В Петербурге состоялся торжественный въезд персидского посланника. День был морозный. Караул от Измайловского полка замерзал в легкой парадной форме. Впереди парадных карет важно шествовали слоны, подаренные шахом императору Александру. О слонах позаботились, — на них были теплые шубы и меховые сапоги.
От Семена Романовича Воронцова не было никаких вестей, кроме поздравления с законным браком.
Можайский ездил в Петербург, виделся с Николаем Ивановичем Тургеневым. Снова были долгие споры о крепостном состоянии крестьянства, спорили: как же дать землю крестьянам, не обидев притом и помещиков?
Екатерина Николаевна удивлялась переменам, происшедшим в Можайском, хотя за восемь лет многое в нем должно было измениться. Она перечитала трижды от страницы до страницы его записи в сафьяновой тетради, и многое ей стало ясным в мыслях и стремлениях мужа.

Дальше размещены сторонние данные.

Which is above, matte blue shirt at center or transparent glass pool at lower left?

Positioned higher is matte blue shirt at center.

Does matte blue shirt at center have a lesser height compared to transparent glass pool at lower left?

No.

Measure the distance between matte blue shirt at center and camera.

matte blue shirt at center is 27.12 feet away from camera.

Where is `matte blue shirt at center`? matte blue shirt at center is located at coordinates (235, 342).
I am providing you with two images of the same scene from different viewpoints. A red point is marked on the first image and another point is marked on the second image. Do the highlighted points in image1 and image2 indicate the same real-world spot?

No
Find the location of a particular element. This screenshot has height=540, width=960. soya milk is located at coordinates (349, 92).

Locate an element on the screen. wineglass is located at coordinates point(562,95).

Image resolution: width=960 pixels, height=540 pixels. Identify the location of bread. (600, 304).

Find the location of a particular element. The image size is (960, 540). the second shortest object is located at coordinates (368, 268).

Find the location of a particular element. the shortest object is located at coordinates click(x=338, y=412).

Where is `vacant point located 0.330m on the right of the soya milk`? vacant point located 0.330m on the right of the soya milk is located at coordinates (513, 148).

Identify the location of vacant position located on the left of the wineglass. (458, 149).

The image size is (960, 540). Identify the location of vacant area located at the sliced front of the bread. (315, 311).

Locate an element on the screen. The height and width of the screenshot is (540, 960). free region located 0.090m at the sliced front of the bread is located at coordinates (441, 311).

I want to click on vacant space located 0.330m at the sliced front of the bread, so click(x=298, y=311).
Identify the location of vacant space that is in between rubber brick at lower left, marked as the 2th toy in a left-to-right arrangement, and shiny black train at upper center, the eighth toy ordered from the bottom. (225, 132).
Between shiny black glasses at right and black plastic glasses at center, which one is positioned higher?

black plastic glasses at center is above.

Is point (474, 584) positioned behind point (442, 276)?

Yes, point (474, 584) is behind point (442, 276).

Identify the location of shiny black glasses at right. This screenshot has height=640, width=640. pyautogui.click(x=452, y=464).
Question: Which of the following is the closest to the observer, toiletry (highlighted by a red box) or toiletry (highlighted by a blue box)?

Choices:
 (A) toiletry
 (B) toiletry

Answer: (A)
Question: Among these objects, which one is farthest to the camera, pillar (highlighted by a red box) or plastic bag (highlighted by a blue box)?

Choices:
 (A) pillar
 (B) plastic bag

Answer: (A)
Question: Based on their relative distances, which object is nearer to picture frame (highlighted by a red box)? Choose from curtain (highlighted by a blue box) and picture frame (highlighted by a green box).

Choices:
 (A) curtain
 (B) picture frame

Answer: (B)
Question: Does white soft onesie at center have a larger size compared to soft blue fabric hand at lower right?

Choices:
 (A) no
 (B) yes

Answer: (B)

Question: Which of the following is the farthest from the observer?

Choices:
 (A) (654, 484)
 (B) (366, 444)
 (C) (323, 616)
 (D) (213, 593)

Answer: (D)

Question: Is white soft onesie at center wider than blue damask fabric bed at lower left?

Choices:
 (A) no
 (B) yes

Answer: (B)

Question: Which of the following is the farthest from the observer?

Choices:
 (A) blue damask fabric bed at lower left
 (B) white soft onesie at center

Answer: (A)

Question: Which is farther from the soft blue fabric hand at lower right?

В жаркий июльский день они сидели однажды у пруда, там, где встречались в расцвете юности. Сколько событий пролетело над миром, сколько крови пролилось! Гроза миновала, но все еще тревожно и темно впереди.
Изведавшие много горя, разделенные людьми и судьбой и вновь соединенные, они сидели и глядели на отраженные в пруду высокие столетние ели.
Протяжная и грустная песня косарей доносилась с заливных лугов. И, взяв руку Кати, Можайский сказал:
— Что бы там ни было, это уж не тот народ, не те люди, которых мы знали десять лет назад. Они жертвовали своей жизнью и жизнью сыновей своих, они спасли свою родину, освободили Европу, и не их вина, что подвиги их не обратились к благу народов. Рано или поздно они станут вольными гражданами России.
В 1816 году Можайский вступил в тайное общество — «Общество истинных и верных сынов отечества». В тайном обществе его встретили товарищи по оружию, воины, не знавшие страха под Смоленском, на Бородинском поле и под Лейпцигом. Один из них, поэт, награжденный золотой шпагой за храбрость, сочинил «Военную песню». Можайский запомнил стихи:
Теперь ли нам дремать в покое,
России верные сыны?
Он знал их, верных сынов отечества, знал великодушного и мужественного Сергея Волконского, умнейшего Николая Тургенева, пламенного Владимира Раевского. Знал чудо-богатырей, храбрых и верных солдат Суворова и Кутузова.
Сколько их вокруг, верных сынов России, и долго ли им «дремать в покое»? Когда поднимутся «зиждители свободы» и низвергнут тиранию и деспотизм?
Об этом думал Александр Можайский в жаркий, июльский день 1820 года, слушая песни косарей.